PROBLEM STATEMENT: Output exactly the line containing "28.02.22. Pomoć lju" and each line after it through the last line of the records, and nothing else.

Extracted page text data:
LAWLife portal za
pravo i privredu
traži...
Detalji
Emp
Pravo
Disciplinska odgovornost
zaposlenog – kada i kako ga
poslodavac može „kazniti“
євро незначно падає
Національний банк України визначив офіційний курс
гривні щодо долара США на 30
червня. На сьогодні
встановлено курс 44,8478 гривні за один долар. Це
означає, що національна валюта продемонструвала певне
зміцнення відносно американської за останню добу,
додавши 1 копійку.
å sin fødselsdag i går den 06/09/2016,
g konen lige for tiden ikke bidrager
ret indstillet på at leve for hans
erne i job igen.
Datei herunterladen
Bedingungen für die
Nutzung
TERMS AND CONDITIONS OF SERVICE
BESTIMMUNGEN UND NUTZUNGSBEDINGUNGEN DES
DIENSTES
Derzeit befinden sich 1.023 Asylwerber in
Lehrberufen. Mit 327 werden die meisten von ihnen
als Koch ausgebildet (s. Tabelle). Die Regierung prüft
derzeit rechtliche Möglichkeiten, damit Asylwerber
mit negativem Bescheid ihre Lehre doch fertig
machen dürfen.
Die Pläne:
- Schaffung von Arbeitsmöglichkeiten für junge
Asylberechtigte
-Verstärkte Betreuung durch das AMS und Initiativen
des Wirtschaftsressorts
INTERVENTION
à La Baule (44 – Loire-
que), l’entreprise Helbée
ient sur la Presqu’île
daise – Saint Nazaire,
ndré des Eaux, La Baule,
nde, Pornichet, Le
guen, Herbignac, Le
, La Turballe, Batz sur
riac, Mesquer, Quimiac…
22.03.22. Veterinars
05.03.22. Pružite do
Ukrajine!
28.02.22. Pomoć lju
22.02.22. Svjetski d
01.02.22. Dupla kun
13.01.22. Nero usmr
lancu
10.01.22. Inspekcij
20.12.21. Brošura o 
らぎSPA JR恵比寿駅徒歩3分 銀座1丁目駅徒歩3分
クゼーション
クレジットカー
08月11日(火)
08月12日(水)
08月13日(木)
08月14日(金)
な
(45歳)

ANSWER SECTION:
28.02.22. Pomoć lju
22.02.22. Svjetski d
01.02.22. Dupla kun
13.01.22. Nero usmr
lancu
10.01.22. Inspekcij
20.12.21. Brošura o 
らぎSPA JR恵比寿駅徒歩3分 銀座1丁目駅徒歩3分
クゼーション
クレジットカー
08月11日(火)
08月12日(水)
08月13日(木)
08月14日(金)
な
(45歳)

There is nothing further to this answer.